Of major interest are follow-up frequencies and intervals for MR imaging BI-RADS 3 lesions. The ACR BI-RADS recommends six-month intervals over a course of 24 months, an approach adapted from conventional imaging. While a reduced number of follow-up examinations are preferable in terms of cost-effectiveness and patient compliance, our results provide supporting evidence for the current BI-RADS instructions. This is because malignant lesions were diagnosed at all time points up to 24 months after the initial diagnosis, although no study provided dedicated data on lesion appearance during each six-month imaging follow-up, and, furthermore, most authors did not specify whether six-month intervals were performed in all patients or not. This results in a research gap where dedicated data might further corroborate or refute the necessity for six-month interval follow-up over 24 months.

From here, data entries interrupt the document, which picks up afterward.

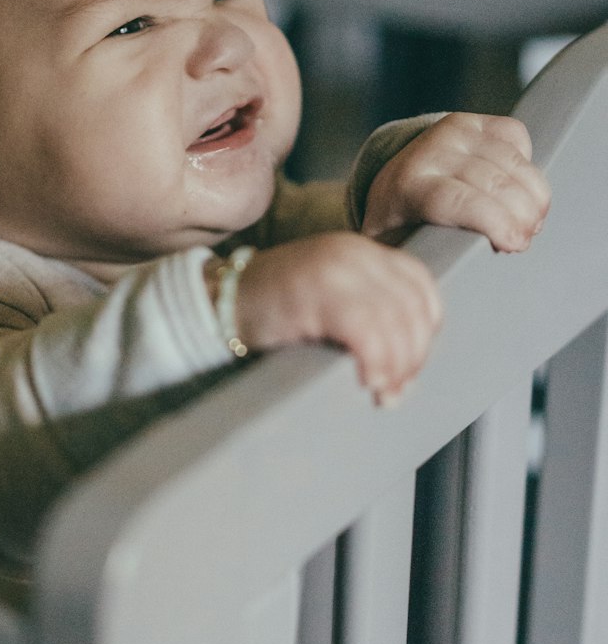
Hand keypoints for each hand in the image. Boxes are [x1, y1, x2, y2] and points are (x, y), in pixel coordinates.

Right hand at [228, 233, 442, 403]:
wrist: (218, 302)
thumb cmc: (274, 312)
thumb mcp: (331, 300)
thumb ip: (370, 313)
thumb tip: (408, 367)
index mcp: (362, 251)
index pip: (420, 286)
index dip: (425, 331)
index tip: (410, 365)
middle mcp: (353, 252)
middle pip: (410, 306)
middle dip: (412, 356)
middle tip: (397, 390)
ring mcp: (334, 268)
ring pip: (393, 320)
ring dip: (395, 365)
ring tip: (383, 392)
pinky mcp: (315, 290)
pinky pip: (365, 330)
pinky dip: (375, 361)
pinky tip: (367, 380)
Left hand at [361, 113, 549, 251]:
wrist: (391, 182)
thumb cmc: (399, 226)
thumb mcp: (399, 251)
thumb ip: (422, 262)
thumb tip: (450, 273)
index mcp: (406, 187)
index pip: (458, 200)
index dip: (494, 221)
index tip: (515, 243)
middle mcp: (429, 151)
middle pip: (494, 183)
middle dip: (522, 216)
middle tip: (523, 240)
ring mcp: (452, 131)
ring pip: (512, 160)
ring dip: (532, 196)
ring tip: (529, 222)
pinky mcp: (473, 120)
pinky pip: (515, 135)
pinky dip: (525, 164)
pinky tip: (517, 187)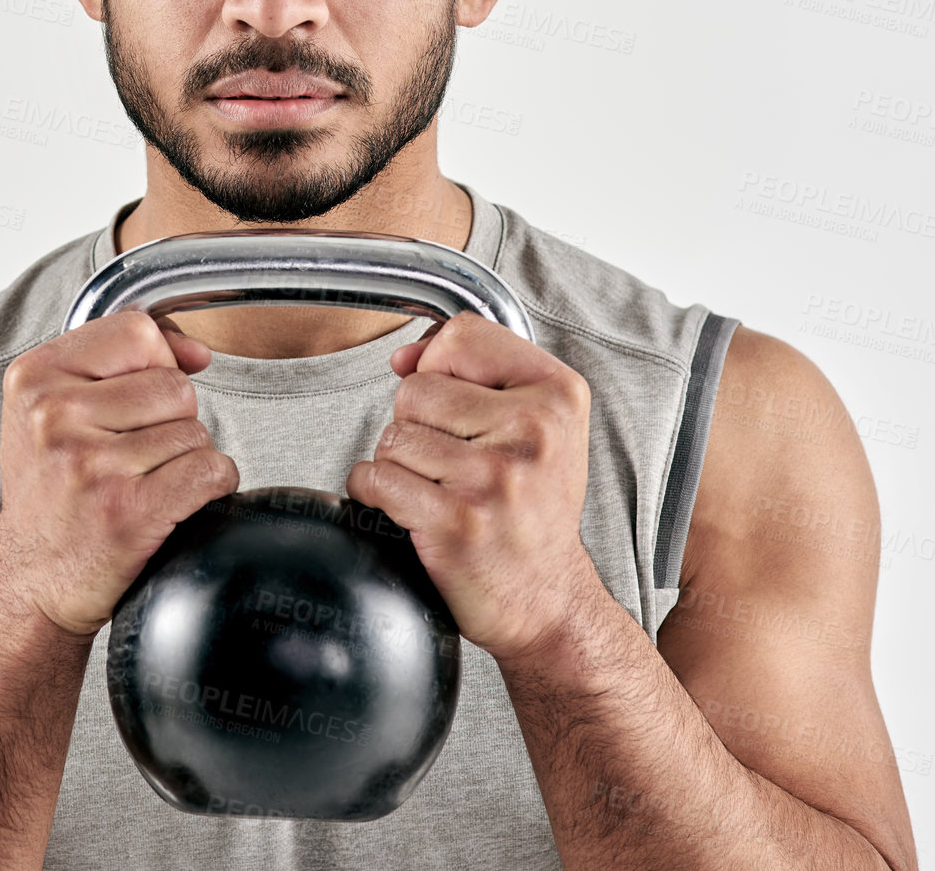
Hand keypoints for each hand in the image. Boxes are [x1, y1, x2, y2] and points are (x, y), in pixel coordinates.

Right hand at [0, 311, 239, 638]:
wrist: (28, 585)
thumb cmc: (50, 495)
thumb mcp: (55, 411)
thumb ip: (120, 362)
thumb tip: (196, 352)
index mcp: (33, 378)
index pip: (137, 330)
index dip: (154, 363)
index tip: (135, 402)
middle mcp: (55, 416)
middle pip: (174, 385)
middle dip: (169, 422)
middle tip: (128, 458)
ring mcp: (91, 464)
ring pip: (195, 431)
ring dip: (183, 460)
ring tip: (139, 484)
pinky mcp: (127, 510)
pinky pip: (210, 471)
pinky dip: (208, 488)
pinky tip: (169, 503)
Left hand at [345, 312, 597, 666]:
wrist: (547, 601)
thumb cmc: (534, 511)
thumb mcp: (538, 426)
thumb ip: (475, 372)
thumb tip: (404, 357)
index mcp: (557, 395)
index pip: (464, 335)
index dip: (439, 361)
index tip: (450, 398)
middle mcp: (532, 431)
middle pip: (417, 388)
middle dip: (419, 425)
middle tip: (455, 463)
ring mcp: (493, 476)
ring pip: (393, 434)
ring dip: (401, 464)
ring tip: (441, 489)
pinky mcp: (456, 520)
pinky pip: (377, 478)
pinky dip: (377, 493)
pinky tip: (413, 509)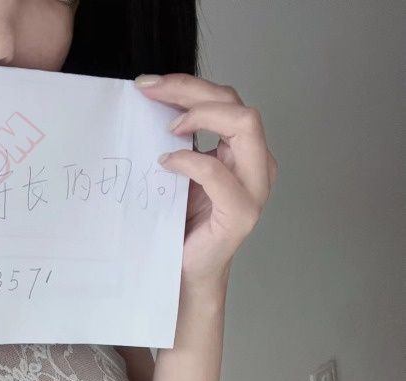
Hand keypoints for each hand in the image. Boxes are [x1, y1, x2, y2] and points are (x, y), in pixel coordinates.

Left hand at [135, 73, 277, 292]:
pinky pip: (218, 173)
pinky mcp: (240, 213)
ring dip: (200, 115)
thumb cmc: (182, 224)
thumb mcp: (180, 172)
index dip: (188, 85)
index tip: (148, 84)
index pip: (225, 100)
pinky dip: (190, 160)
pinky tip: (166, 162)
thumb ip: (179, 140)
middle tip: (150, 91)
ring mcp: (254, 188)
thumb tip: (151, 100)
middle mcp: (257, 163)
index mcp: (243, 150)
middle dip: (191, 91)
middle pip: (236, 104)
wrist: (185, 272)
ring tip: (166, 127)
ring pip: (244, 125)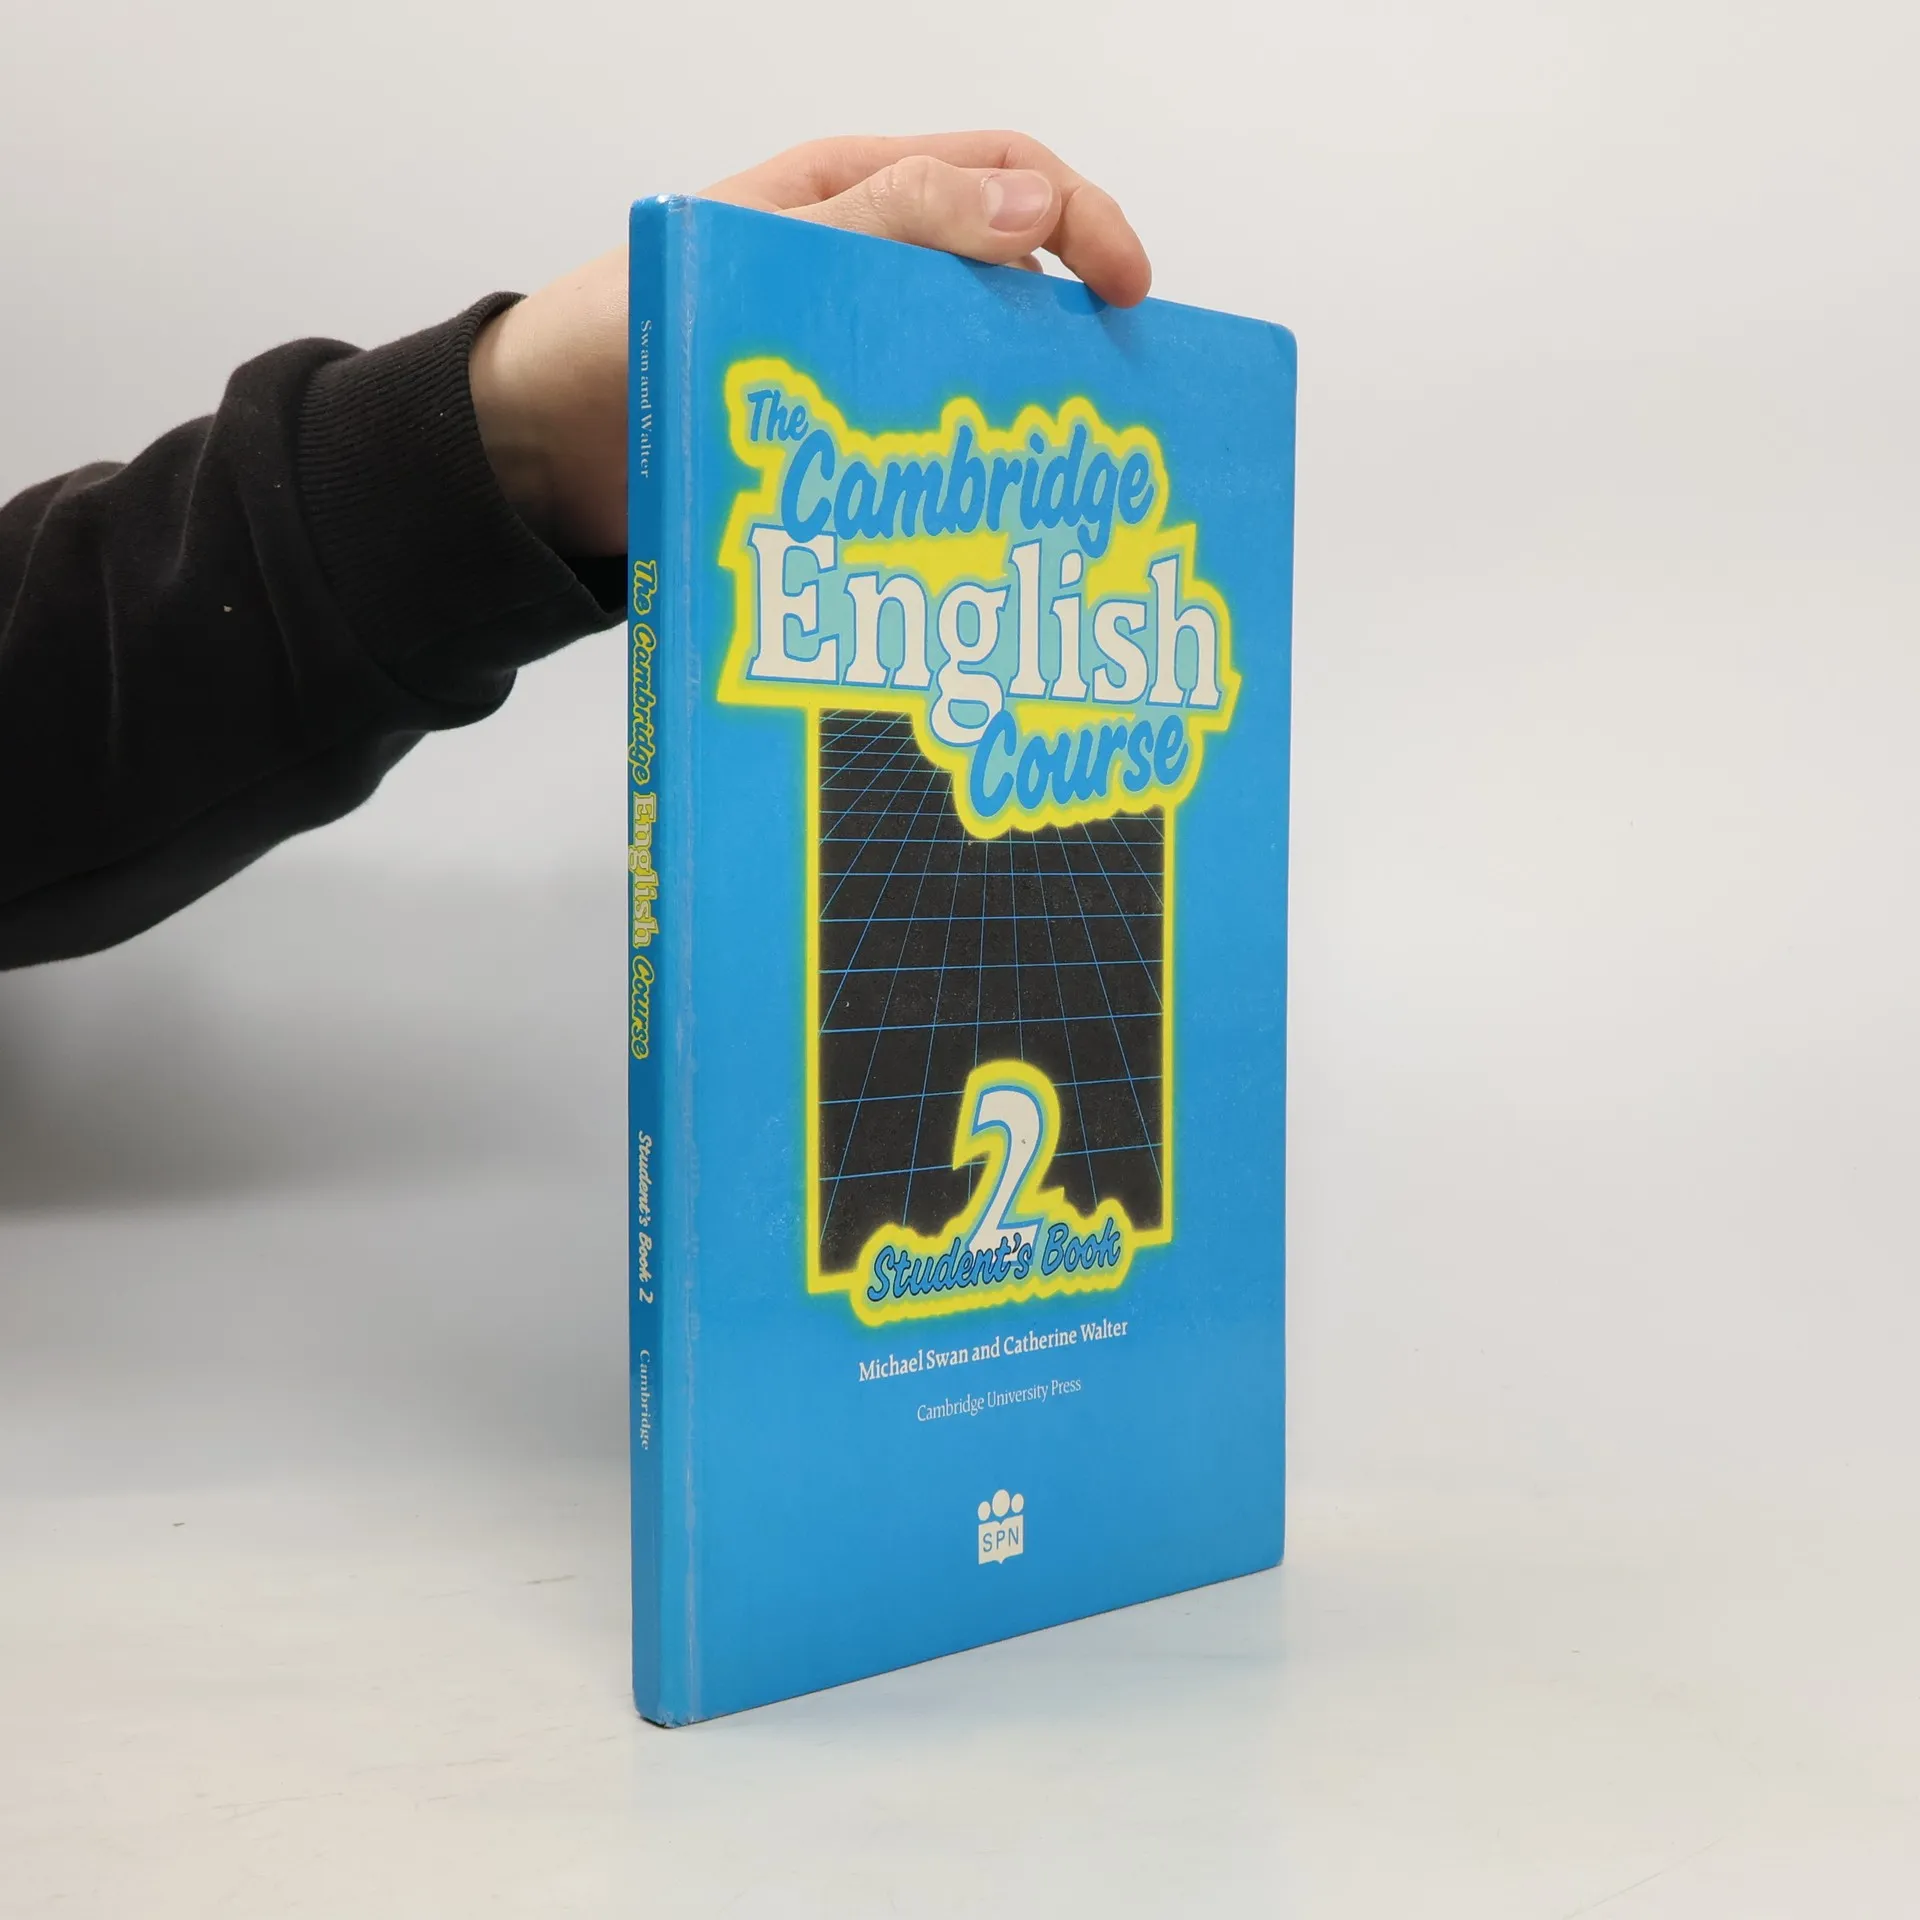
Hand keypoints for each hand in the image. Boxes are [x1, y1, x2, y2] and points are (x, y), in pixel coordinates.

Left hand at [469, 132, 1151, 557]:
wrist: (536, 457)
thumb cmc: (612, 334)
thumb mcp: (752, 256)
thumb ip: (884, 221)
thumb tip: (1029, 205)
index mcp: (848, 200)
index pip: (998, 173)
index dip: (1080, 216)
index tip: (1130, 289)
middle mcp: (863, 276)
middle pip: (1005, 276)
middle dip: (1075, 322)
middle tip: (1117, 395)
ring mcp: (854, 363)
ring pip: (973, 368)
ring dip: (1026, 408)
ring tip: (1066, 467)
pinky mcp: (841, 448)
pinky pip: (928, 450)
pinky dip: (972, 476)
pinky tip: (996, 517)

In conclusion, our meta-analysis identified strongly heterogeneous prevalence of MRI BI-RADS 3 lesions while pooled malignancy rates in general met BI-RADS benchmarks (<2%). Malignancy rates varied according to lesion features, exceeding 2% in non-mass lesions. According to the lack of sufficient data, twenty-four-month surveillance is required to detect all malignant lesions.